**EXCERTO DO TEXTO**
Instituição viveu dia de festa, evocando quem «criou uma família para os sem família»

Foto: Agência ECCLESIA

Miranda do Corvo, 11 jan 2020 (Ecclesia) – A Casa do Gaiato de Miranda do Corvo (Diocese de Coimbra) celebrou hoje o seu 80.º aniversário, num momento de festa vivido à espera da beatificação do seu fundador, o Padre Américo.

O padre Manuel Mendes, responsável pela instituição, disse à Agência ECCLESIA que, seguindo as orientações iniciais, esta casa soube “criar uma família para os sem família”, que chegavam, inicialmente, das ruas de Coimbra.

Desta “casa-mãe”, o Padre Américo seguiu para Paço de Sousa (Diocese do Porto), a sede da Obra da Rua, e outras localidades de Portugal e África.

“Estas Casas do Gaiato, o Calvário, o património dos pobres, são um sinal para uma Igreja que caminha, samaritana, também orante”, assinala o padre Manuel Mendes.

**O QUE FAZER**
Segundo o excerto sobre a Casa do Gaiato de Miranda do Corvo, que aniversário celebrou a instituição a 11 de janeiro de 2020? Não é preciso consultar os dados para responder.

**DADOS APRESENTADOS**
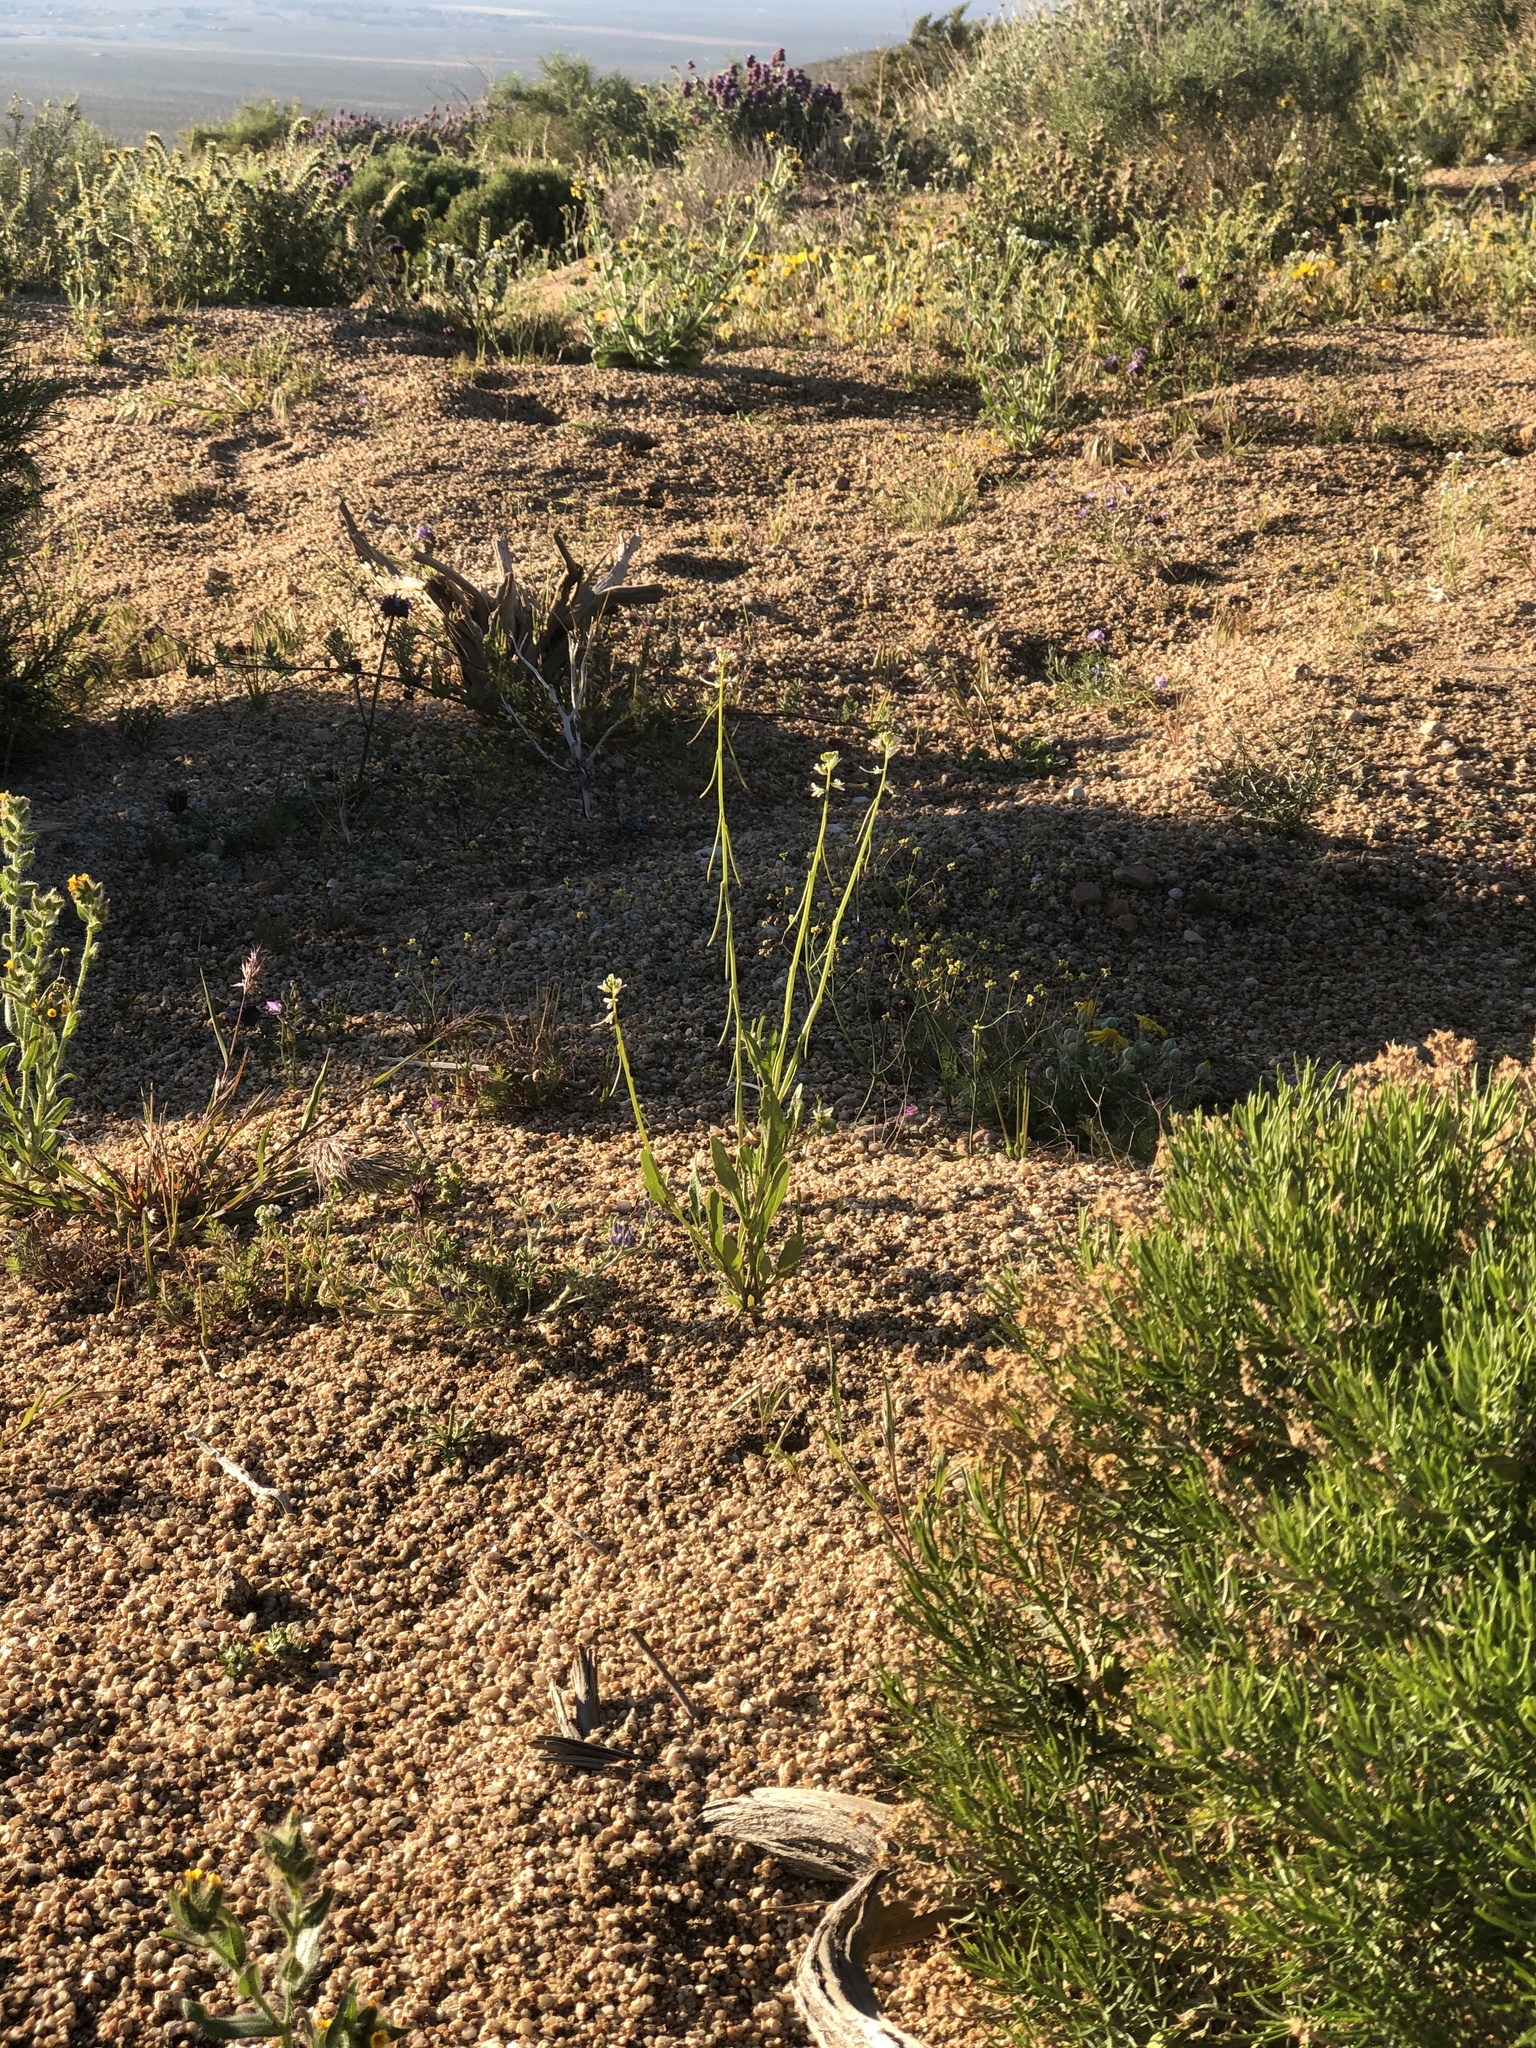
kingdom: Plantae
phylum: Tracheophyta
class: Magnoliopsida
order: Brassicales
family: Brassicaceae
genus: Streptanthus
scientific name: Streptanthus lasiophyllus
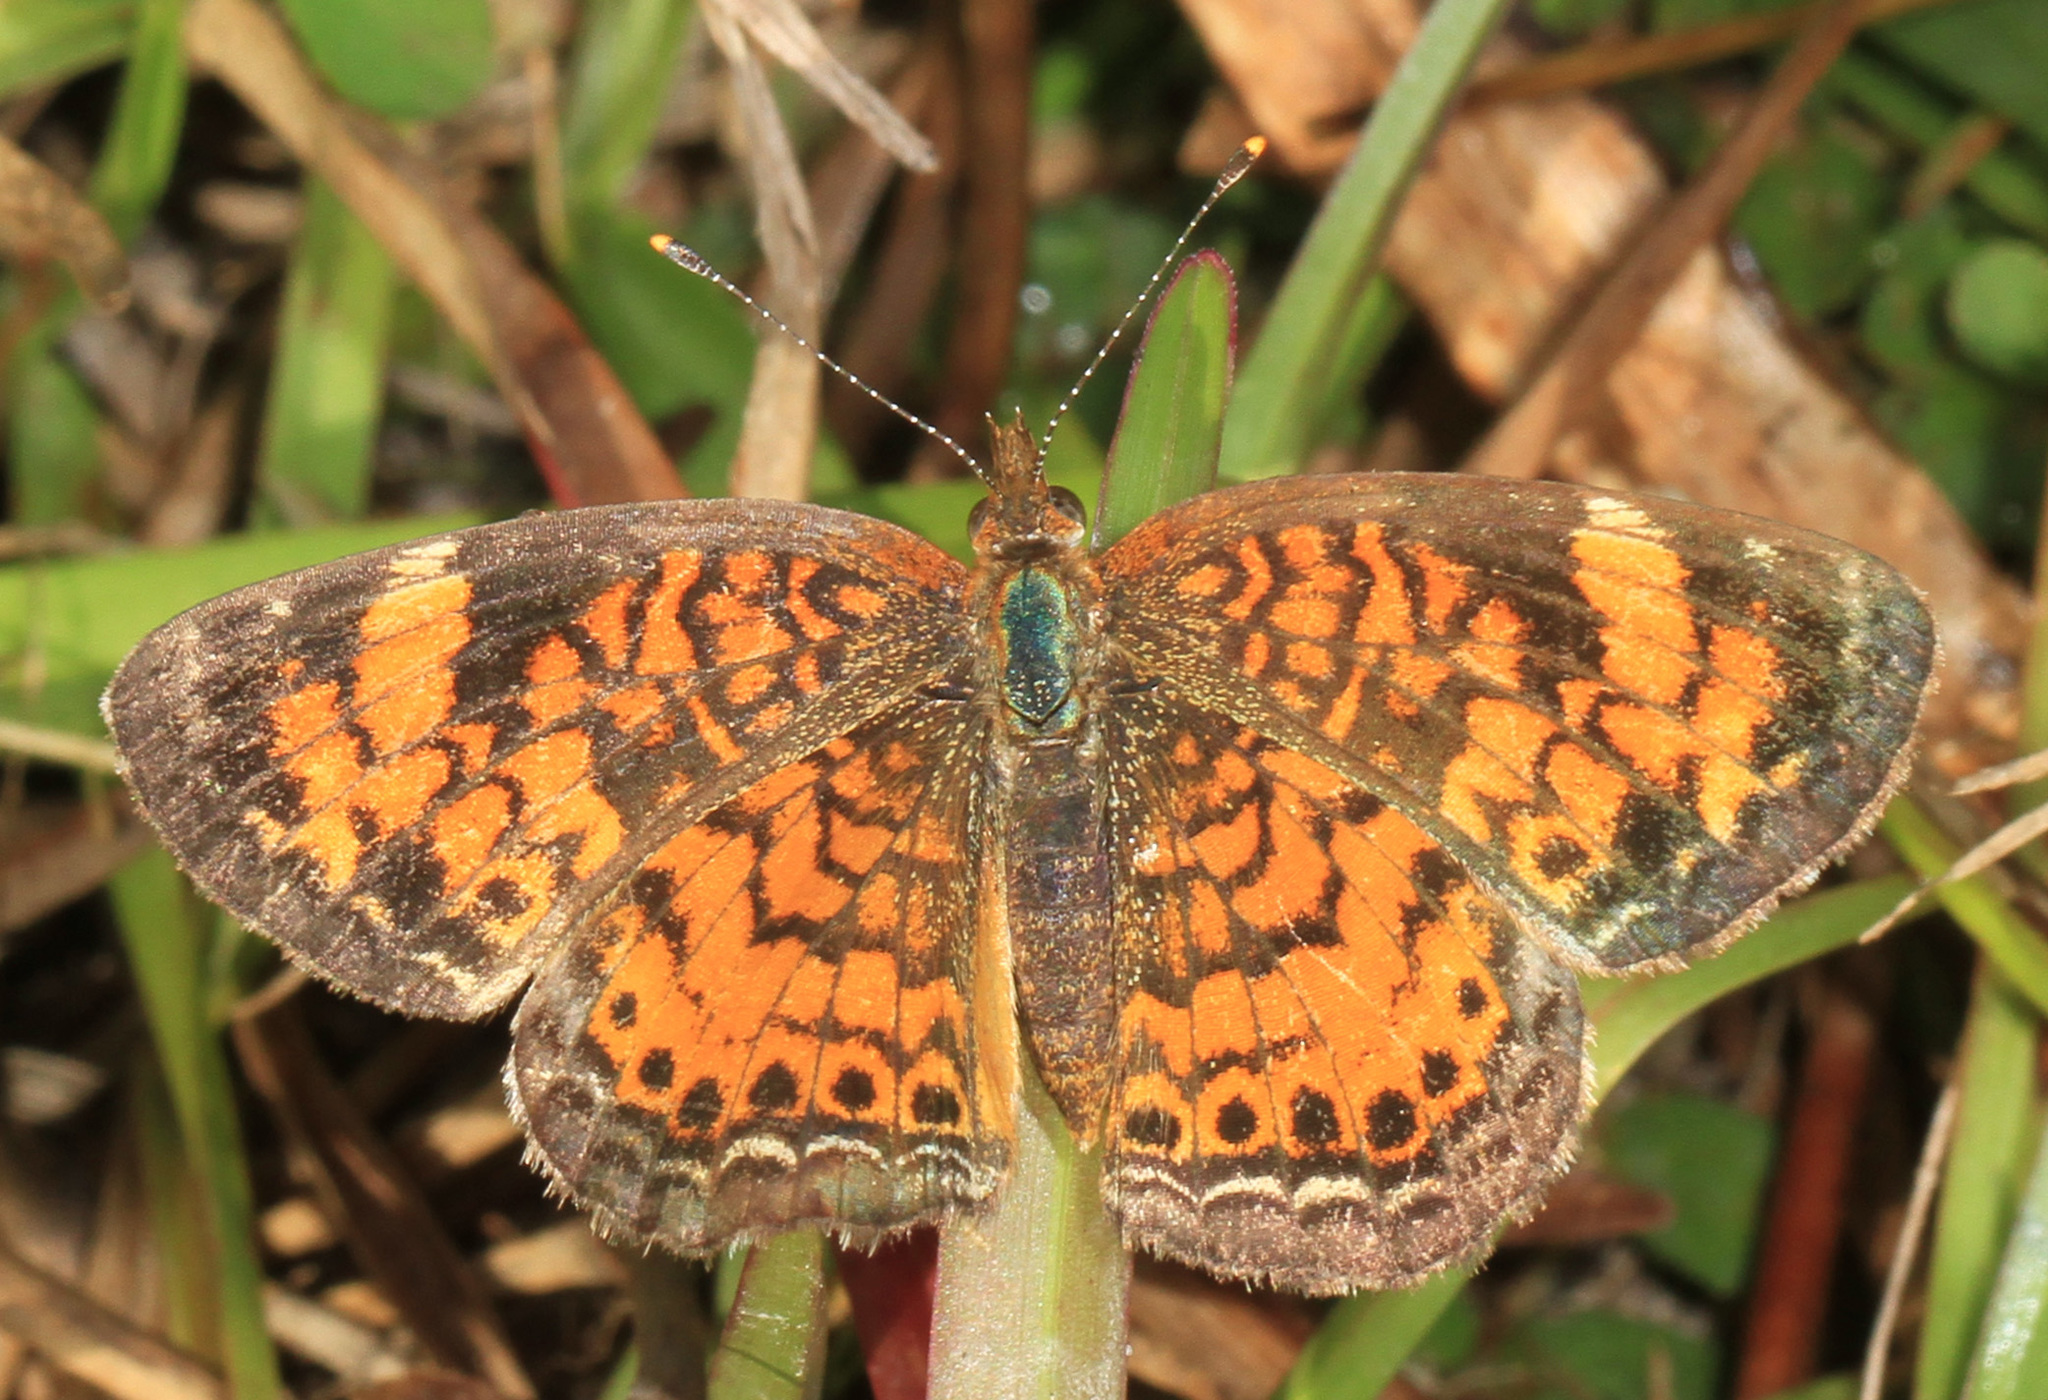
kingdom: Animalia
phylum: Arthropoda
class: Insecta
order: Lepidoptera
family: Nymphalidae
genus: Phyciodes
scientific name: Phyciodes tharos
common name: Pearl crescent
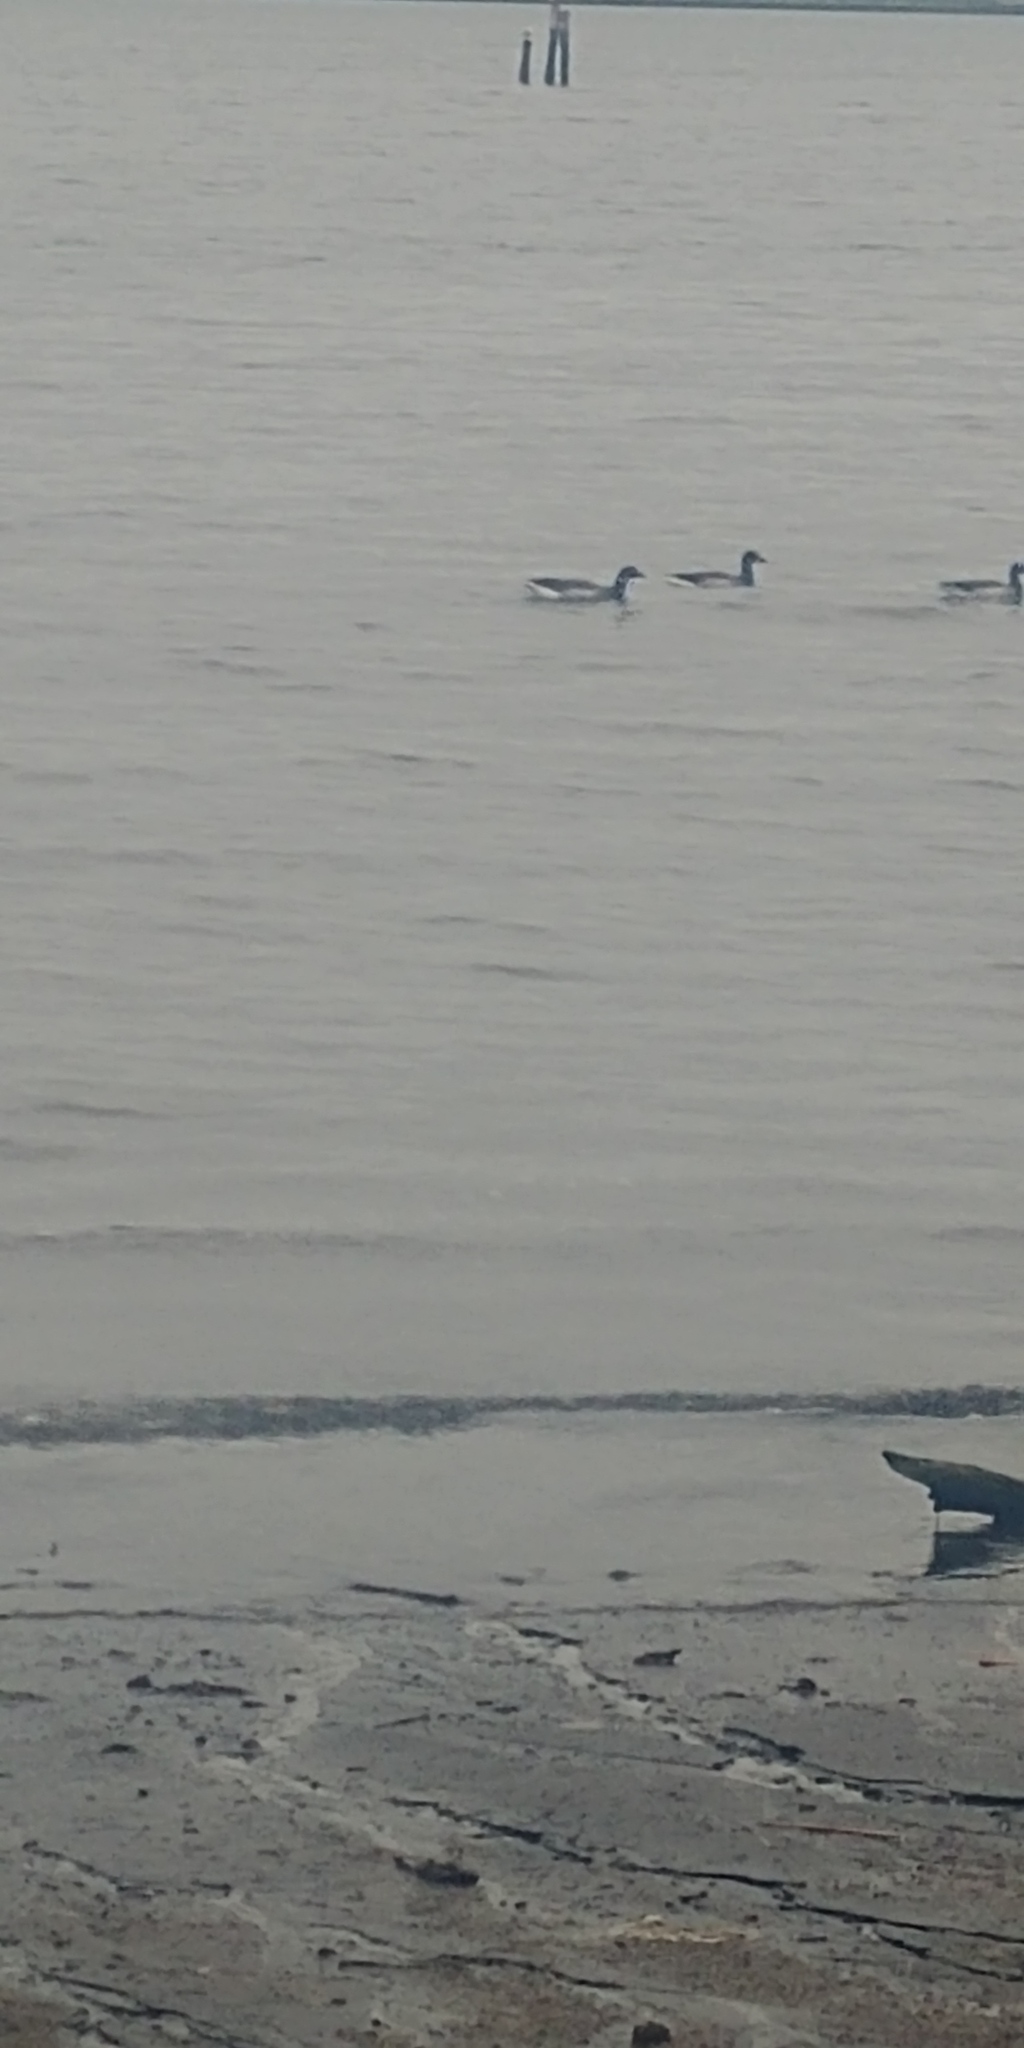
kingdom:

**SOLUÇÃO**
O seu 80.º aniversário.